> RECORDS FOR THIS EXERCISE
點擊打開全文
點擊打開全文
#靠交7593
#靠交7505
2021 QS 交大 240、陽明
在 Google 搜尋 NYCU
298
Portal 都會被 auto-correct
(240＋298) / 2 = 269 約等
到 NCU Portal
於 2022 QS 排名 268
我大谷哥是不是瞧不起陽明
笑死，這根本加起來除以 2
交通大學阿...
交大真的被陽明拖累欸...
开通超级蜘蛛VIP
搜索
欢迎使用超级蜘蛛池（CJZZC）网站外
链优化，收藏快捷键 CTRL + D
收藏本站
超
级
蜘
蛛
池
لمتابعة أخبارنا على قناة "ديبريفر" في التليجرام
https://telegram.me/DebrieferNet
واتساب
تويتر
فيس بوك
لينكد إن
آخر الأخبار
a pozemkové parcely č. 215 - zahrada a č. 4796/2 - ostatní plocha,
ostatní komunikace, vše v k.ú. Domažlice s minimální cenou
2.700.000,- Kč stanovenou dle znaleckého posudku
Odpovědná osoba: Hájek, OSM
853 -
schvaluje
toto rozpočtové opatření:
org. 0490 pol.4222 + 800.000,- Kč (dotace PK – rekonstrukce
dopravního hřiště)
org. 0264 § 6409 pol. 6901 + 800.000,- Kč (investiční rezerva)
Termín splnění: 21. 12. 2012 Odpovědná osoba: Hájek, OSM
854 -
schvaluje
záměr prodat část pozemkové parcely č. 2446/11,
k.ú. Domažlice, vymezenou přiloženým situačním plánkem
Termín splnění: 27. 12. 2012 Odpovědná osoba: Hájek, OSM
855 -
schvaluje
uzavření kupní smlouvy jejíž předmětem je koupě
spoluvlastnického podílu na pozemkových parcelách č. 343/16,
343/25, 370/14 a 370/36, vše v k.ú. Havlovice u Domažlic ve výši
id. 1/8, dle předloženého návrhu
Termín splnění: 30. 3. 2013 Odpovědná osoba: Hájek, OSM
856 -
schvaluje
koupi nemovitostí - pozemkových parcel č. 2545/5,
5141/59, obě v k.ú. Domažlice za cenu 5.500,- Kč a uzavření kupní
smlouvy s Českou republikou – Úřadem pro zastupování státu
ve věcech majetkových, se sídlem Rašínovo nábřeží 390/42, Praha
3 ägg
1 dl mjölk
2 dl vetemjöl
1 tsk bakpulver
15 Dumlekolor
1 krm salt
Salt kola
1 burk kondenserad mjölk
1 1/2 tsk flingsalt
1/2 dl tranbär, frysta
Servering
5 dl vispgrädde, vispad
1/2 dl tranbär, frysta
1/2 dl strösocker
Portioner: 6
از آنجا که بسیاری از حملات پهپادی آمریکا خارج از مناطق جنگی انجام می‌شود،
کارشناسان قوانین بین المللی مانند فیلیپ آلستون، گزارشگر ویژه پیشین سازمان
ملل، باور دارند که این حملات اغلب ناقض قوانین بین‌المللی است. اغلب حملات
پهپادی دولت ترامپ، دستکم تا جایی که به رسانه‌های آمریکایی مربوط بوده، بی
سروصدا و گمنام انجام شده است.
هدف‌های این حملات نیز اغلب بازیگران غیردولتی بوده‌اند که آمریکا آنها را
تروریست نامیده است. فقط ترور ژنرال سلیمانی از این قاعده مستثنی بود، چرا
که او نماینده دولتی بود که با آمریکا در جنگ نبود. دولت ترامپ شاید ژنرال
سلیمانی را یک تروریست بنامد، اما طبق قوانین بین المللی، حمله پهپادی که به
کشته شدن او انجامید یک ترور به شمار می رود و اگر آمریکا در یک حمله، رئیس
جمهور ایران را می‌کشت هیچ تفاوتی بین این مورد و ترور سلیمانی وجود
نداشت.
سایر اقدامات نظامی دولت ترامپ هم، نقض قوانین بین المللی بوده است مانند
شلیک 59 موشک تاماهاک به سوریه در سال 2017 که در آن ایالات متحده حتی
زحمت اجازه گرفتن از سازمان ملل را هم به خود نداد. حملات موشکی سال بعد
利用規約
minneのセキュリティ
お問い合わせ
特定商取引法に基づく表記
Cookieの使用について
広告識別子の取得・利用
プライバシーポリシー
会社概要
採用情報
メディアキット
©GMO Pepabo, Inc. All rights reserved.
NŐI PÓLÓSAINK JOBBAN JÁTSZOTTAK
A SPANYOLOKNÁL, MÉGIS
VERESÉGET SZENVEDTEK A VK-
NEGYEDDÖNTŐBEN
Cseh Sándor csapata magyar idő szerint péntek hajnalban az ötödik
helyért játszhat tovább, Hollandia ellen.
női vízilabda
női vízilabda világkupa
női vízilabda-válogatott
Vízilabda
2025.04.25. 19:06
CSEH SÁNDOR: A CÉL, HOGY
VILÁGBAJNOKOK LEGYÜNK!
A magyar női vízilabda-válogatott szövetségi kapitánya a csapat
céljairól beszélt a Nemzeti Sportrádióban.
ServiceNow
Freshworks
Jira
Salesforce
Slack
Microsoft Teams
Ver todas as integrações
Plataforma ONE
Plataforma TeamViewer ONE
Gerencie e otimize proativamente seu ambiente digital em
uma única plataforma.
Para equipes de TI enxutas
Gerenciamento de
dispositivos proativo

> DIRECTIONS
Reproduce every line of the records above character for character, in the same order, without any changes.

> RESULT
點擊打開全文
點擊打開全文
#靠交7593
#靠交7505
2021 QS 交大 240、陽明
在 Google 搜尋 NYCU
298
Portal 都會被 auto-correct
(240＋298) / 2 = 269 約等
到 NCU Portal
於 2022 QS 排名 268
我大谷哥是不是瞧不起陽明
笑死，這根本加起來除以 2
交通大學阿...
交大真的被陽明拖累欸...
开通超级蜘蛛VIP
搜索
欢迎使用超级蜘蛛池（CJZZC）网站外
链优化，收藏快捷键 CTRL + D
收藏本站
超
级
蜘
蛛
池
لمتابعة أخبارنا على قناة "ديبريفر" في التليجرام
https://telegram.me/DebrieferNet
واتساب
تويتر
فيس بوك
لينكد إن
آخر الأخبار
a pozemkové parcely č. 215 - zahrada a č. 4796/2 - ostatní plocha,
ostatní komunikace, vše v k.ú. Domažlice s minimální cenou
2.700.000,- Kč stanovenou dle znaleckého posudku
Odpovědná osoba: Hájek, OSM
853 -
schvaluje
toto rozpočtové opatření:
org. 0490 pol.4222 + 800.000,- Kč (dotace PK – rekonstrukce
dopravního hřiště)
org. 0264 § 6409 pol. 6901 + 800.000,- Kč (investiční rezerva)
Termín splnění: 21. 12. 2012 Odpovědná osoba: Hájek, OSM
854 -
schvaluje
záměr prodat část pozemkové parcely č. 2446/11,
k.ú. Domažlice, vymezenou přiloženým situačním plánkem
Termín splnění: 27. 12. 2012 Odpovědná osoba: Hájek, OSM
855 -
schvaluje
uzavření kupní smlouvy jejíž předmětem je koupě
spoluvlastnického podílu na pozemkových parcelách č. 343/16,
343/25, 370/14 a 370/36, vše v k.ú. Havlovice u Domažlic ve výši
id. 1/8, dle předloženého návrhu
Termín splnění: 30. 3. 2013 Odpovědná osoba: Hájek, OSM
856 -
schvaluje
koupi nemovitostí - pozemkových parcel č. 2545/5,
5141/59, obě v k.ú. Domažlice za cenu 5.500,- Kč a uzavření kupní
smlouvy s Českou republikou – Úřadem pro zastupování státu
ve věcech majetkových, se sídlem Rašínovo nábřeží 390/42, Praha
3 ägg
1 dl mjölk
2 dl vetemjöl
1 tsk bakpulver
15 Dumlekolor
1 krm salt
Salt kola
1 burk kondenserad mjölk
1 1/2 tsk flingsalt
1/2 dl tranbär, frysta
Servering
5 dl vispgrädde, vispad
1/2 dl tranbär, frysta
1/2 dl strösocker
Portioner: 6
از آنجا که بسیاری از حملات پهپادی آمریکا خارج از مناطق جنگی انجام می‌شود،
کارشناسان قوانین بین المللی مانند فیلیپ آلستون، گزارشگر ویژه پیشین سازمان
ملل، باور دارند که این حملات اغلب ناقض قوانین بین‌المللی است. اغلب حملات
پهپادی دولت ترامپ، دستکم تا جایی که به رسانه‌های آمریکایی مربوط بوده، بی
سروصدا و گمنام انجام شده است.
هدف‌های این حملات نیز اغلب بازیگران غیردولتی بوده‌اند که آمریکا آنها را
تروریست نامیده است. فقط ترور ژنرال سلیمانی از این قاعده مستثنی بود، چرا
که او نماینده دولتی بود که با آمریکا در جنگ نبود. دولت ترامپ شاید ژنرال
سلیمانی را یک تروریست بنامد، اما طبق قوانین بین المللی، حمله پهپادی که به
کشته شدن او انجامید یک ترور به شمار می رود و اگر آمریکا در یک حمله، رئیس
جمهور ایران را می‌کشت هیچ تفاوتی بین این مورد و ترور سلیمانی وجود
نداشت.
سایر اقدامات نظامی دولت ترامپ هم، نقض قوانین بین المللی بوده است مانند
شلیک 59 موشک تاماهاک به سوریه در سال 2017 که در آن ایالات متحده حتی
زحمت اجازه گرفتن از سازمان ملل را هم به خود نداد. حملات موشکی سال بعد
利用規約
minneのセキュリティ
お問い合わせ
特定商取引法に基づく表記
Cookieの使用について
広告識別子の取得・利用
プライバシーポリシー
会社概要
採用情報
メディアキット
©GMO Pepabo, Inc. All rights reserved.
NŐI PÓLÓSAINK JOBBAN JÁTSZOTTAK
A SPANYOLOKNÁL, MÉGIS
VERESÉGET SZENVEDTEK A VK-
NEGYEDDÖNTŐBEN
Cseh Sándor csapata magyar idő szerint péntek hajnalban az ötödik
helyért játszhat tovább, Hollandia ellen.
női vízilabda
női vízilabda világkupa
női vízilabda-válogatott
Vízilabda
2025.04.25. 19:06
CSEH SÁNDOR: A CÉL, HOGY
VILÁGBAJNOKOK LEGYÜNK!
A magyar női vízilabda-válogatott szövetségi kapitánya a csapat
céljairól beszélt a Nemzeti Sportrádióban.
ServiceNow
Freshworks
Jira
Salesforce
Slack
Microsoft Teams
Ver todas as integrações
Plataforma ONE
Plataforma TeamViewer ONE
Gerencie e otimize proativamente seu ambiente digital em
uma única plataforma.
Para equipes de TI enxutas
Gerenciamento de
dispositivos proativo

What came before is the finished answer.